Text:

Gents. We know. We are talking about the engine currently listed on ebay. Jason was making a connection to that listing AND the deal with Ray. Yes, good things do come to those that READ.


----------



## Gary Armitstead (Jan 2, 2008)

Posted By Totalwrecker on 16 Jul 2012 03:48 PM 
Gents, On the first line of the Original post he says the deal went through MLS..... Thank God somebody FINALLY read what the OP actually said!







Kudos John.


----------



## iceclimber (Aug 8, 2010)

What the heck. Is this the twilight zone?


----------



## Dr Rivet (Jan 5, 2008)

NO --- It is a BLACK HOLE!


----------



## artgibson (Jan 2, 2008)

Posted By Totalwrecker on 16 Jul 2012 03:48 PM 
Gents, On the first line of the Original post he says the deal went through MLS..
Regardless of what was said in first post. It he guy stiffed him so what matters where the first sale was made.
If it maters, the seller never answered my question about the sell of the engine in the past or wheter it had been listed on Ebay before.
Where you guys two days ago when this post first started so you could have alerted us few to our inepness. sicLOL


----------



## iceclimber (Aug 8, 2010)

There was no ineptitude. The issue Jason brought up with this auction was legit. The ebay auction and Ray's deal were two separate things joined by a common denominator in this thread. What was discussed concerning Ebay is good to know for all potential buyers.


----------



## ConrailRay (Jan 2, 2008)

Hi All, 

No, I obviously never received the loco since it was up on ebay, and never received my money back yet from the original deal through the Classifieds section here in late September 2011. 
And no I didn't win or even bid on the auction on ebay, although it was tempting to bid on and see what would've happened.  
Seems to take quite some time to go through the legal process, but its in the works. 
I've contacted my local police about the criminal activity since its technically mine, the local sheriffs dept. by the seller, ebay, and of course my attorney.

Material shown:

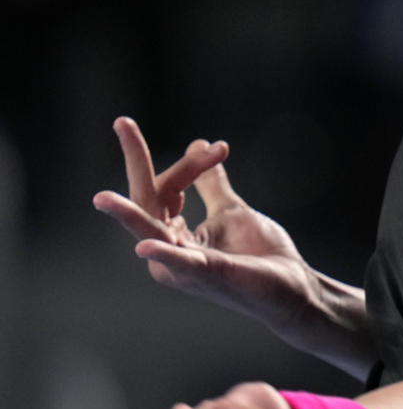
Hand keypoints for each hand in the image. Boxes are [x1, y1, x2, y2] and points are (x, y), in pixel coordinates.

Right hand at [93, 117, 315, 336]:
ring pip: (151, 233)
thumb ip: (211, 183)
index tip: (219, 148)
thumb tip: (197, 143)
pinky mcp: (210, 275)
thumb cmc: (260, 255)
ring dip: (128, 215)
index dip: (188, 164)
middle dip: (137, 162)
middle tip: (122, 122)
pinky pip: (183, 264)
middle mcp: (172, 252)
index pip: (163, 190)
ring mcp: (188, 267)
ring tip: (102, 199)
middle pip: (149, 201)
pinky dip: (164, 254)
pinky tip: (145, 246)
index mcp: (175, 236)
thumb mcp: (231, 209)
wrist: (293, 286)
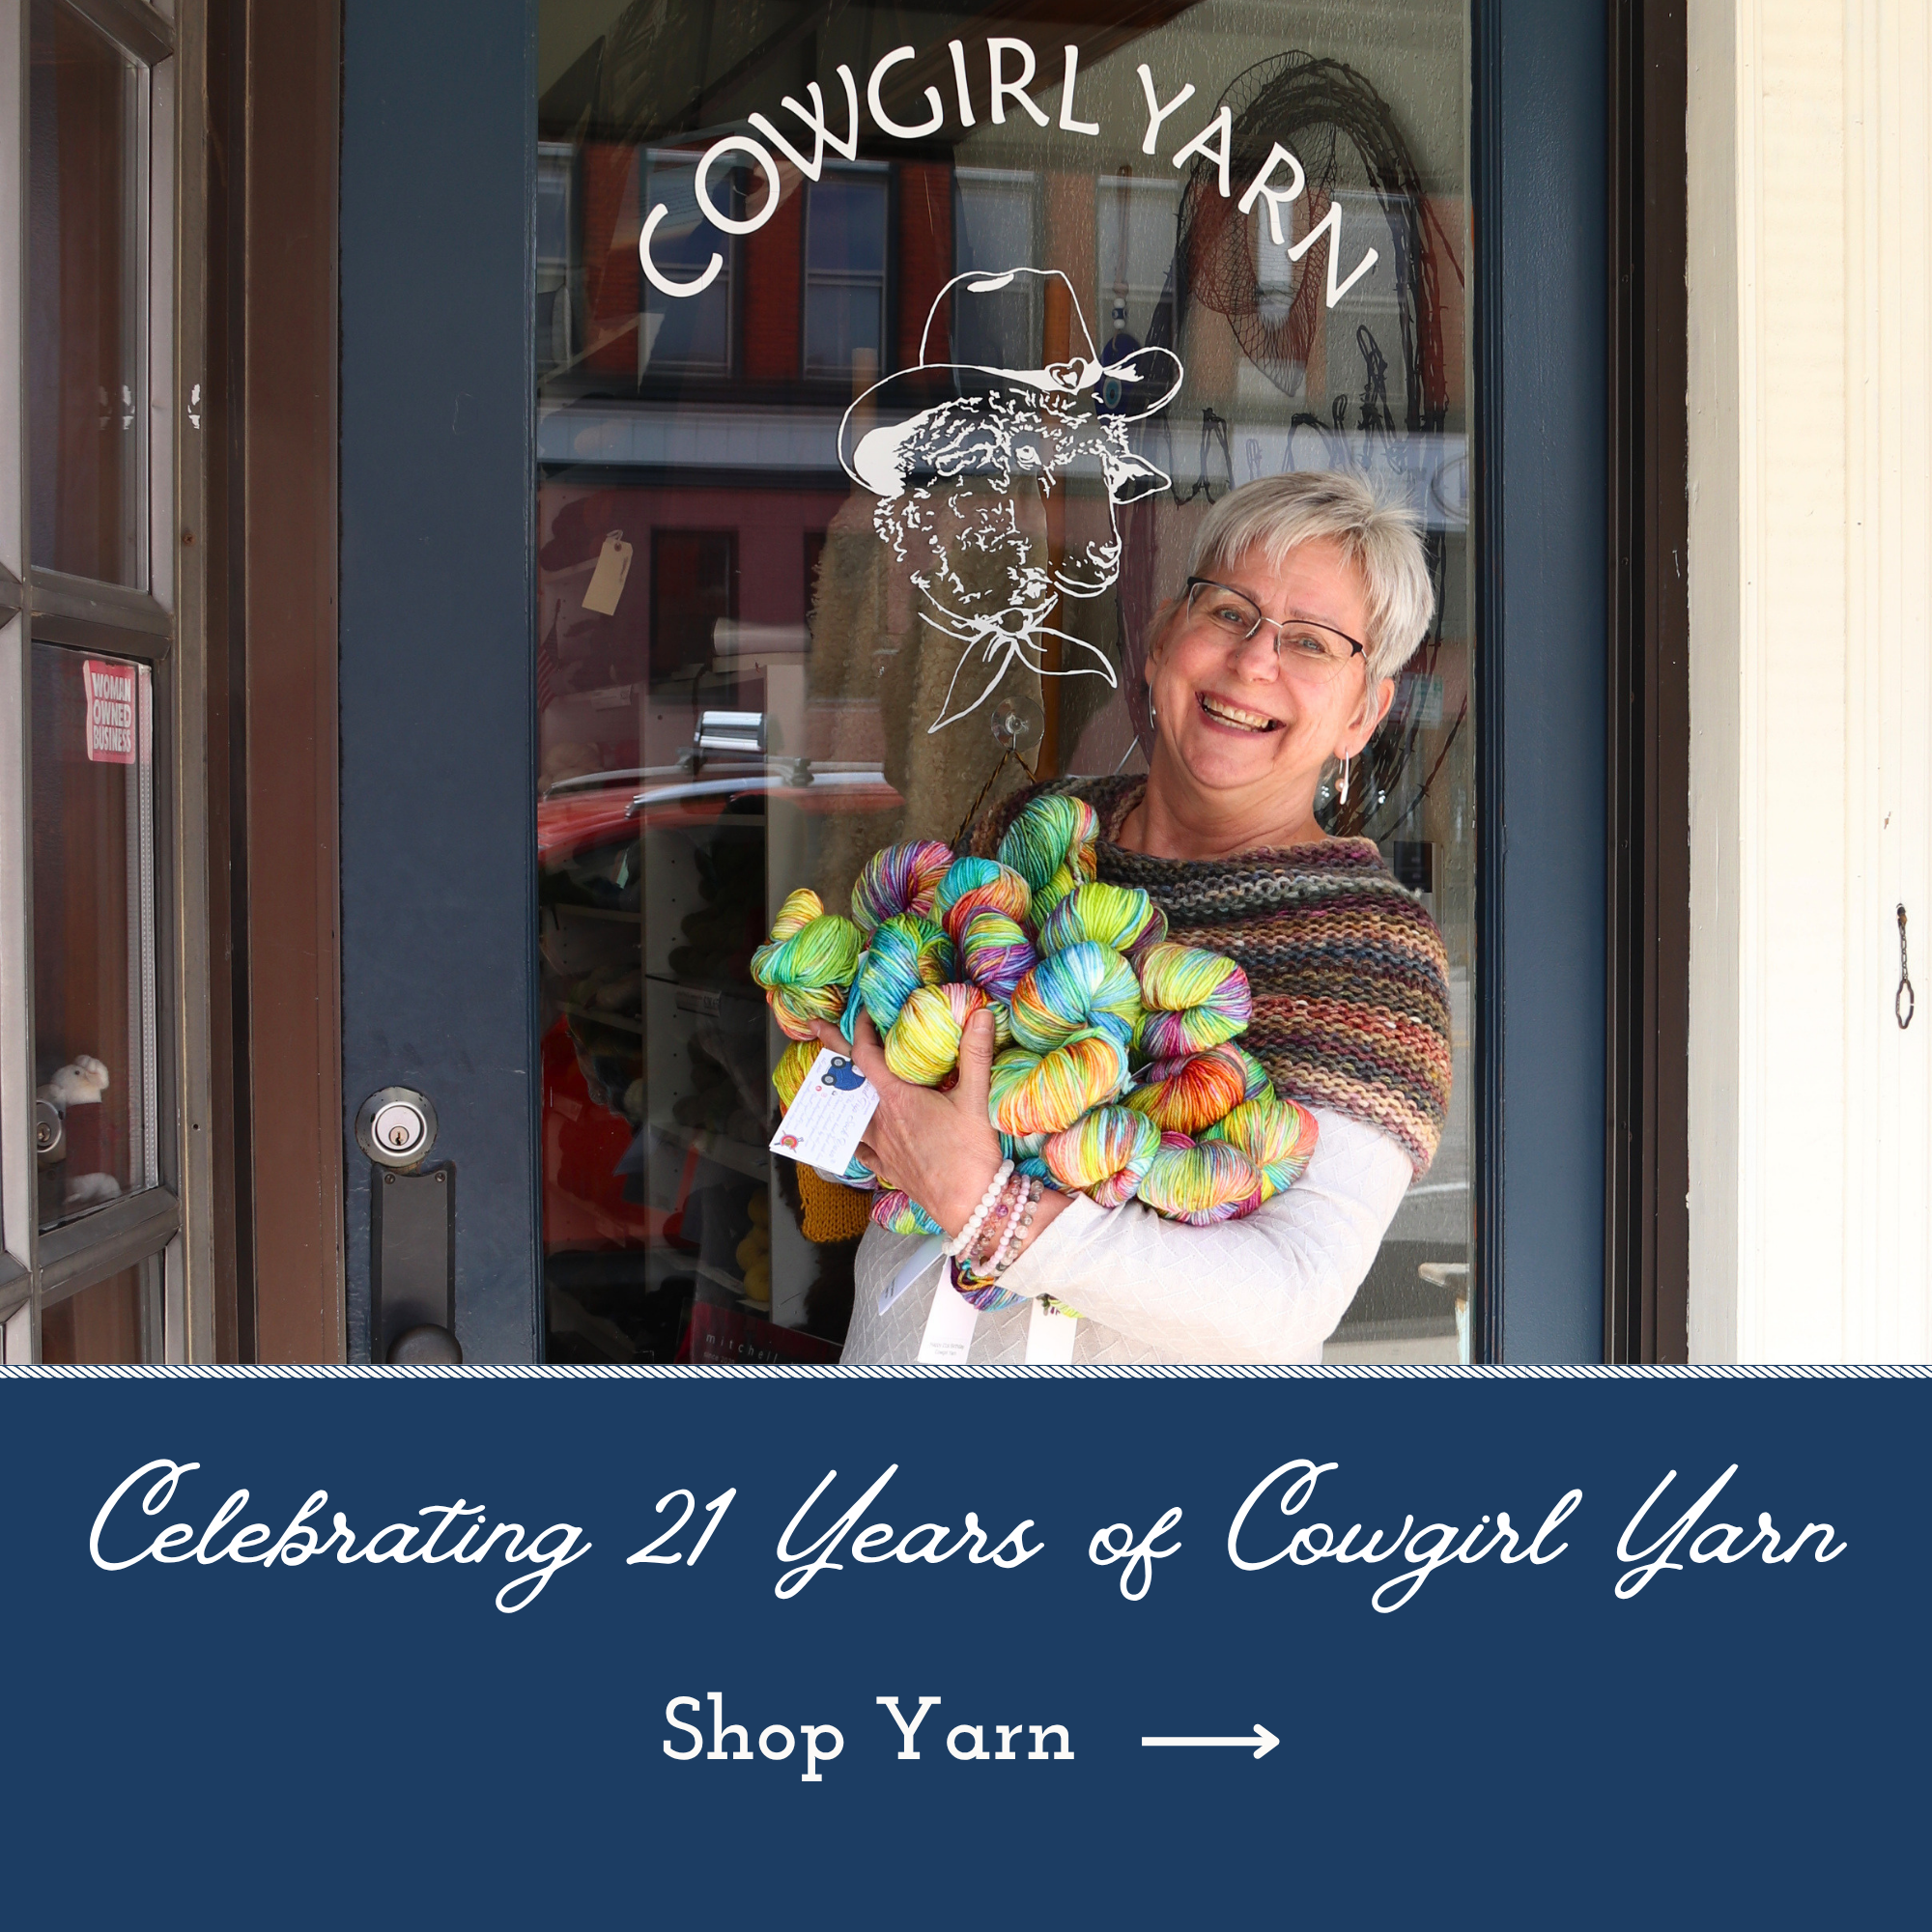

What you will do:
[a] In the forum thread, switch "common denominator" to "shared connection" in the passage between "If it maters, the" and "all potential buyers.", inclusive, and write that passage out again.
[b] Summarize the forum thread in two sentences.
[c] According to the forum thread, when was ConrailRay's original deal made through the Classifieds section?

Exercise solutions:
[a]
If it maters, the seller never answered my question about the sell of the engine in the past or wheter it had been listed on Ebay before.
Where you guys two days ago when this post first started so you could have alerted us few to our inepness. sicLOL


----------



## iceclimber (Aug 8, 2010)

There was no ineptitude. The issue Jason brought up with this auction was legit. The ebay auction and Ray's deal were two separate things joined by a shared connection in this thread. What was discussed concerning Ebay is good to know for all potential buyers.

[b] Posters in the thread point out that the engine listed on eBay and Ray's deal were two separate matters joined by a common denominator, and that what was discussed about eBay is good for potential buyers to know. ConrailRay says he never received the loco or his money back from the original deal through the Classifieds in late September 2011, did not bid on the eBay auction, and has contacted the police, the sheriff's department, eBay and his attorney while the legal process is in the works.

[c] In late September 2011.